Nach dem hier massgeblichen § 56 Abs. 1 lit. b PBG umfasst das Übrige Gebiet Land, dessen Nutzung noch nicht bestimmt ist. In dieser Zone gelten die Bestimmungen für die Landwirtschaftszone (Abs. 2). Bei ausgewiesenem Bedarf kann auf dem Land gemäss Absatz 1b langfristig die Bauzone erweitert werden (Abs. 3). Diese Bestimmung des PBG ist unter dem Titel «c. Nichtbauzonen» eingereiht. Diese Regelung entspricht den Vorschriften des am 1. Januar 1980 in Kraft getretenen RPG, das eine strikte Trennung von Baugebiet und Nichtbaugebiet vorschreibt. Es handelt sich somit beim Übrigen Gebiet (im Unterschied zur Bauzone II. Etappe) rechtlich klar um Gebiet ausserhalb der Bauzonen, in dem grundsätzlich nur land- und forstwirtschaftliche Bauten zulässig sind und für das grundsätzlich kein Anspruch auf eine Einzonung besteht (EJPD/BRP, Erläuterungen zum RPG, N 14 ff. zu Art. 18; Schürmann, Bau- und Planungsrecht, Bern 1984, Rz 4 S. 177). Eine Überbauung setzt somit ein formelles Verfahren für eine Einzonung mit einem entsprechenden Entscheid des kommunalen Gesetzgebers und der Genehmigung durch den Regierungsrat voraus (BGE 115 II 168 Erw. 6a). Bei einer Zonenplanrevision könnten solche Grundstücke grundsätzlich auch einer Landwirtschaftszone zugewiesen werden, und zwar in der Regel ohne Risiko einer Entschädigungspflicht (dazu: BGE 118 1b 38 mit Hinweisen). Die Zuordnung eines Grundstückes zum Übrigen Gebiet im Sinne von § 56 Abs. 1 lit. b PBG erhöht zwar langfristig die Wahrscheinlichkeit einer Einzonung, da künftige Einzonungen in der Regel in diesem Gebiet und nicht in der Landwirtschaftzone erfolgen sollen. Diese Wahrscheinlichkeit ist aber in jedem Zonenplan aufgrund verschiedener Kriterien wie Planungsabsichten der Gemeinde, Grösse des Übrigen Gebietes, Wachstum der Gemeinde, Lage und Erschliessbarkeit des Grundstückes usw. sehr unterschiedlich. Zudem können sich die Planungsvorstellungen innerhalb einer Planungsgeneration von 10 bis 15 Jahren erheblich ändern. Das Übrige Gebiet kann daher im Sinne des oben zitierten Begriffs des Verkehrswerts nicht generell als Bauerwartungsland bewertet werden. Noch weniger ist es daher zulässig, für die Bewertung einen pauschalen Ansatz von 35 % des Verkehrswertes angrenzender Bauzonen vorzusehen. Die Wahrscheinlichkeit einer künftigen besseren Nutzung ist im Einzelfall zu prüfen.

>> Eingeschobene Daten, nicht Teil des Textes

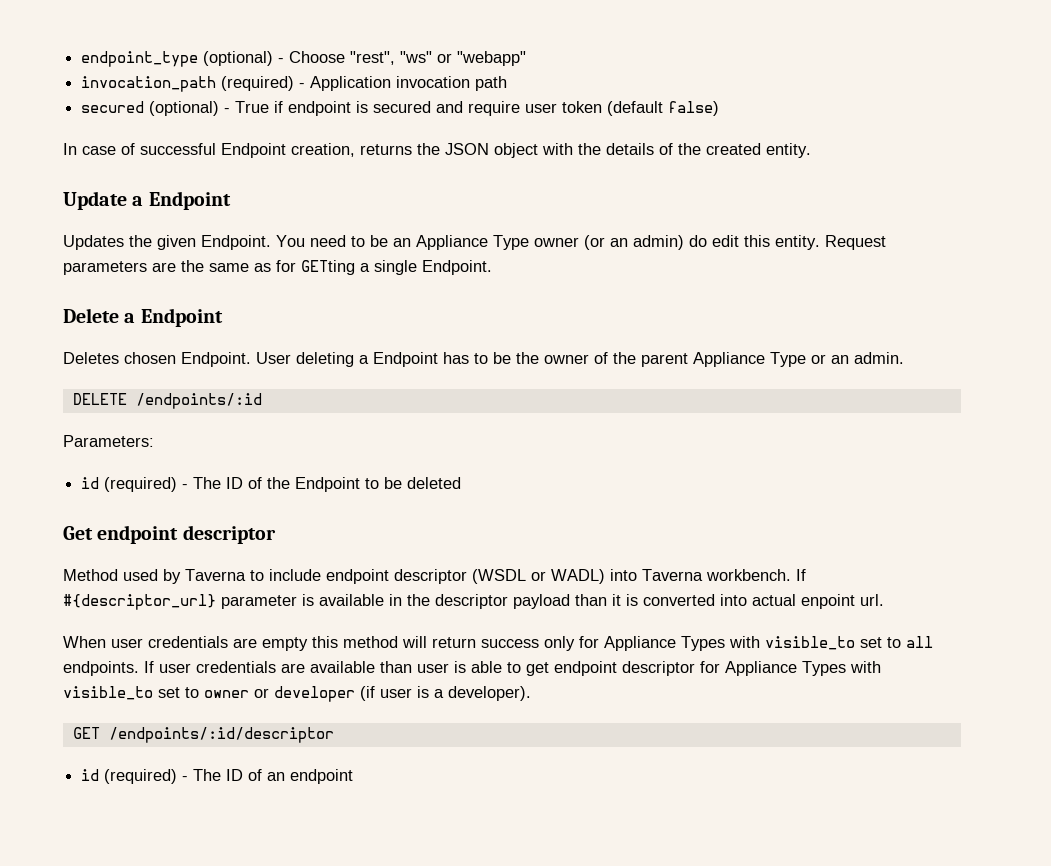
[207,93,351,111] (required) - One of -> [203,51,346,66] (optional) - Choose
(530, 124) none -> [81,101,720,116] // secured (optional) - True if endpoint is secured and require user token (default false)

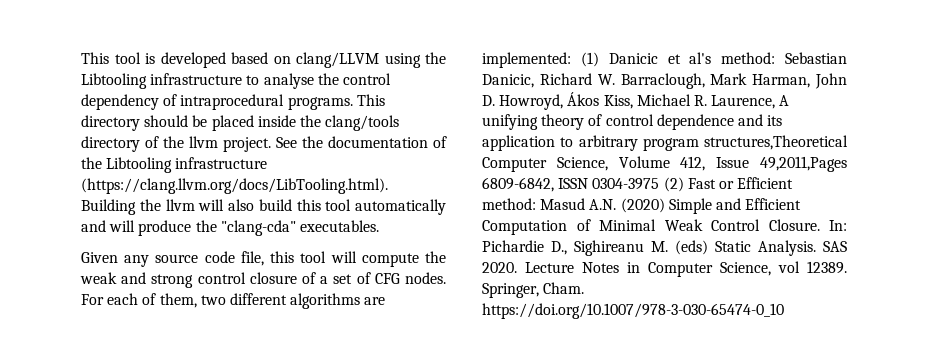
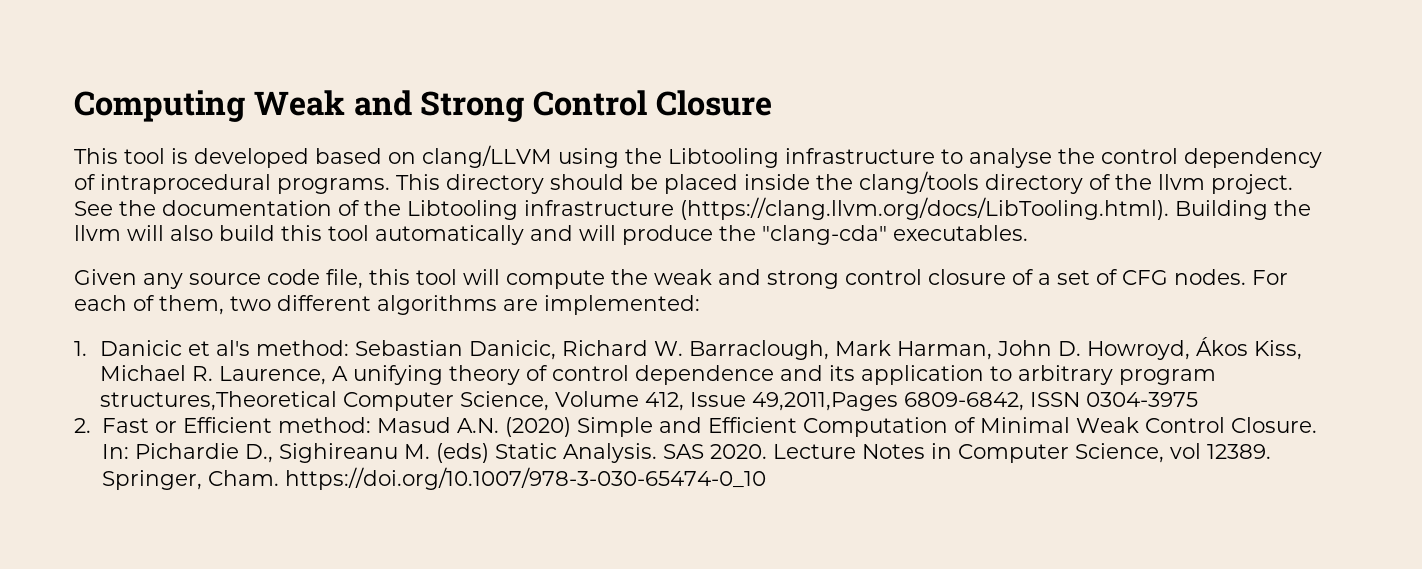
(81, 58) none -> [74,90,772,122] Computing Weak and Strong Control Closure //
[580,52,599,67] (1) -> [74,341,87,356] // 1.
[663,177,684,192] (2) -> [74,418,91,433] // 2.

c) Die Grundstücke des Beschwerdeführers liegen im Gebiet C in stark nordwestlich exponierter Lage. Sie grenzen zwar an eine Strasse, eine Feinerschliessung besteht jedoch nicht und wäre unbestrittenermassen nur mit erheblichem Aufwand realisierbar. Sie werden seit vielen Jahren landwirtschaftlich genutzt. Nach dem noch gültigen Zonenplan von 1976 liegen sie im Übrigen Gemeindegebiet. Der Zonenplan wird im gegenwärtigen Zeitpunkt revidiert. Auf Anfrage des Gerichts hin vertrat der Gemeinderat mit Schreiben vom 15. Mai 1992 die Meinung, die Grundstücke des Beschwerdeführers sollten nicht eingezont werden. Sie seien weder rechtlich noch technisch erschlossen. Zudem sprächen Gründe des Landschaftsschutzes und der Topographie gegen eine Einzonung. Die Grundstücke würden voraussichtlich im Übrigen Gebiet belassen. Mittlerweile wurde der neue Zonenplanentwurf öffentlich aufgelegt. Die Grundstücke des Beschwerdeführers befinden sich nach wie vor im Übrigen Gebiet, das nach dem Beschrieb dazu dient, als langfristige Reserve die Möglichkeiten für eine spätere Entwicklung der Gemeinde X offenzuhalten. Damit ist klar erstellt, dass in absehbarer Zeit nicht mit einer Überbauungsmöglichkeit zu rechnen ist.

4. - a) Zusammenfassend ist festzuhalten, dass für die hier zur Diskussion stehenden Grundstücke auf absehbare Zeit nicht mit einer Einzonung gerechnet werden kann. Auch wenn nicht ganz auszuschliessen ist, dass für solches Land im freien Handel ein Preis von Fr. 88.-/m2 bezahlt werden könnte, dürfte ein solcher Preis bei der Festlegung des Verkehrswertes nicht berücksichtigt werden, da er überwiegend spekulativ bestimmt wäre (vgl. auch BGE 115 II 173 f. Erw. 8). Dementsprechend kann ein solcher Wert auch als Katasterwert nicht geschützt werden. Die Beschwerde ist daher gutzuheissen und die Sache zur Neubeurteilung an die Vorinstanz zurückzuweisen.